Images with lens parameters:
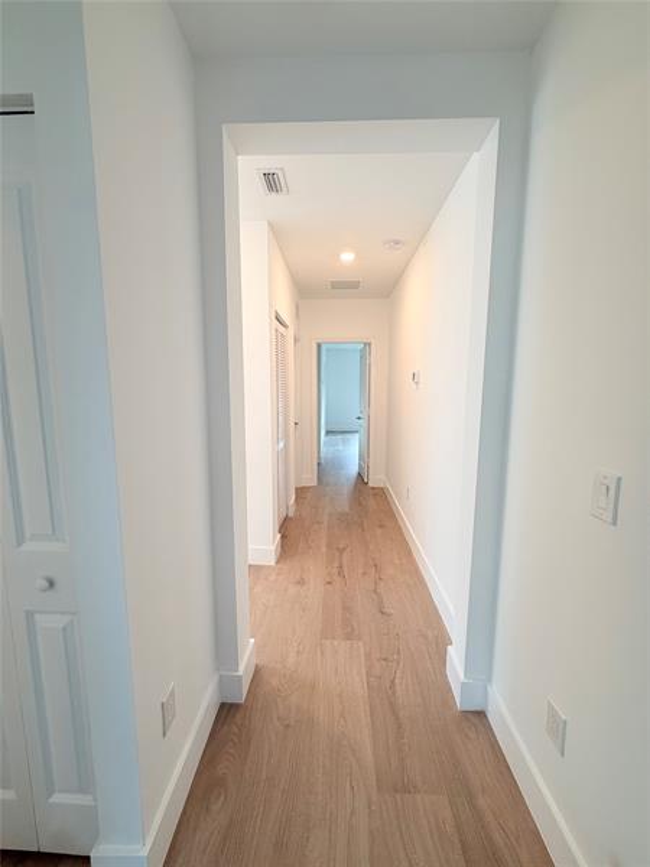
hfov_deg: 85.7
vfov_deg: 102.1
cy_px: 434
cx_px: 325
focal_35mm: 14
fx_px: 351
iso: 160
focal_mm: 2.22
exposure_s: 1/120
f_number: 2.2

==

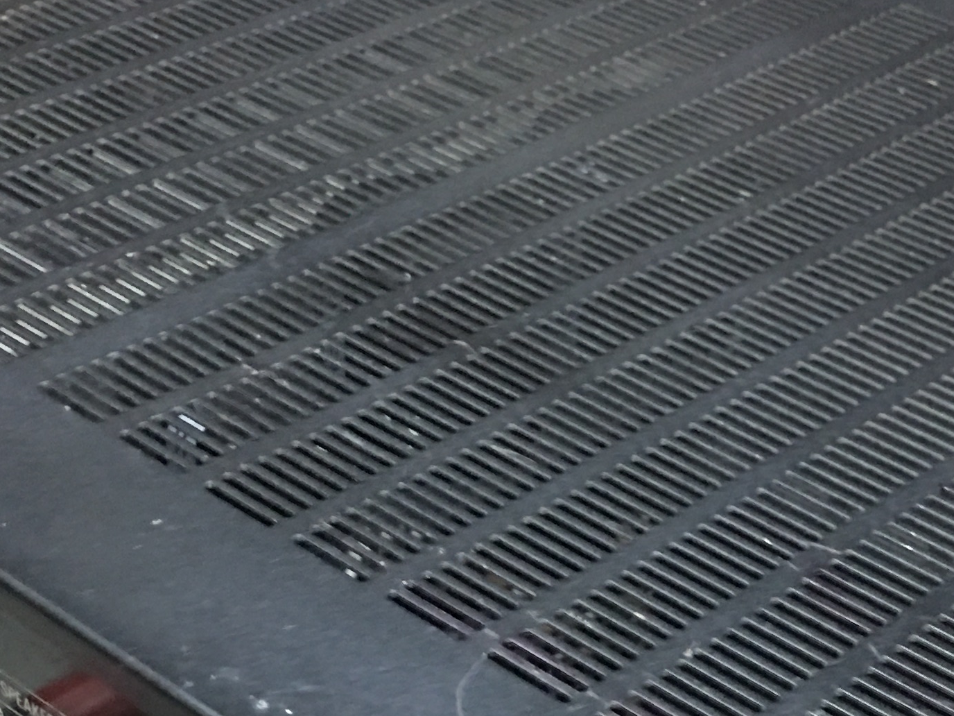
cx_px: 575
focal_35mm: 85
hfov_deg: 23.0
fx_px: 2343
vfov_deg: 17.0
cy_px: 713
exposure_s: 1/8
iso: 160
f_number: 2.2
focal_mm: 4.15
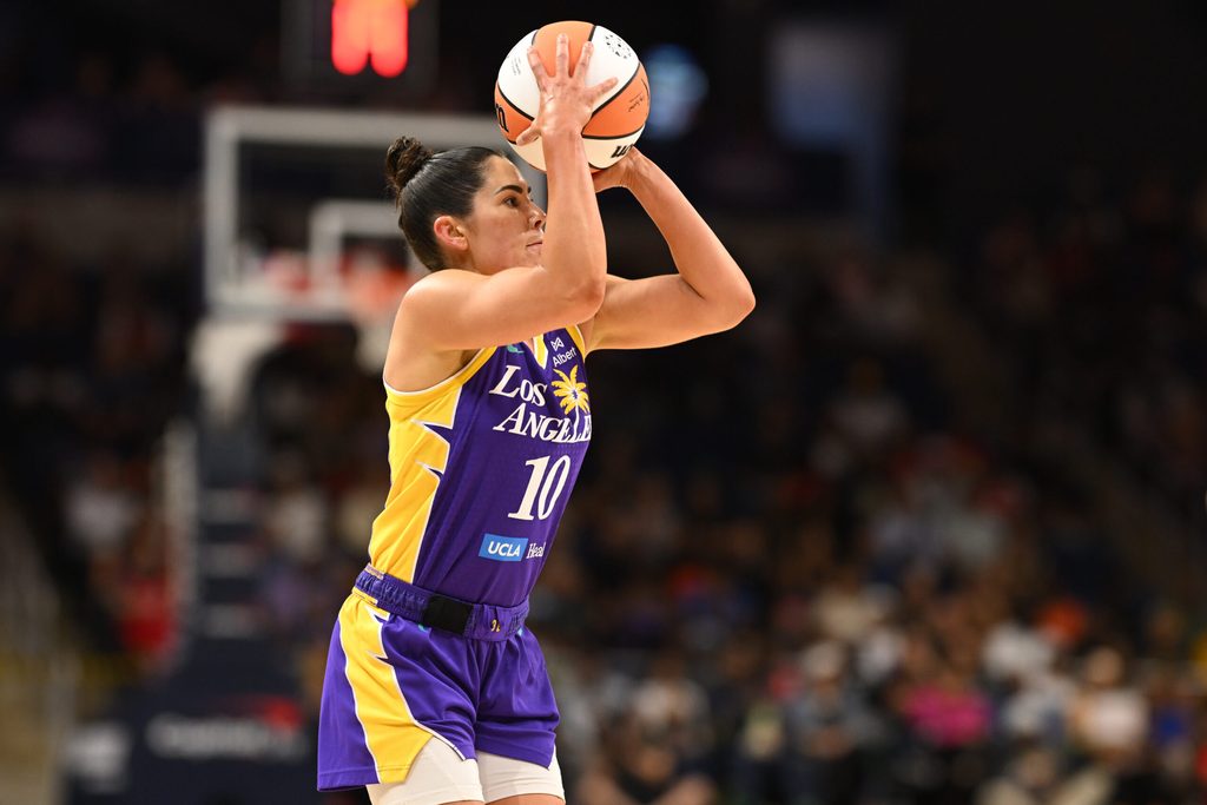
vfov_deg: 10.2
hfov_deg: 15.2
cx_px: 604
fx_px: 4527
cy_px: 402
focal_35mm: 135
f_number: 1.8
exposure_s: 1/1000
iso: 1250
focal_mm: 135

Task description: Every line above in the stretch from the one with "focal_35mm: 85" through the one with "focal_mm: 135" is to be transcribed exactly, ends included. No picture is copied.

Finished exercise:
focal_35mm: 85
hfov_deg: 23.0
fx_px: 2343
vfov_deg: 17.0
cy_px: 713
exposure_s: 1/8
iso: 160
f_number: 2.2
focal_mm: 4.15
vfov_deg: 10.2
hfov_deg: 15.2
cx_px: 604
fx_px: 4527
cy_px: 402
focal_35mm: 135
f_number: 1.8
exposure_s: 1/1000
iso: 1250
focal_mm: 135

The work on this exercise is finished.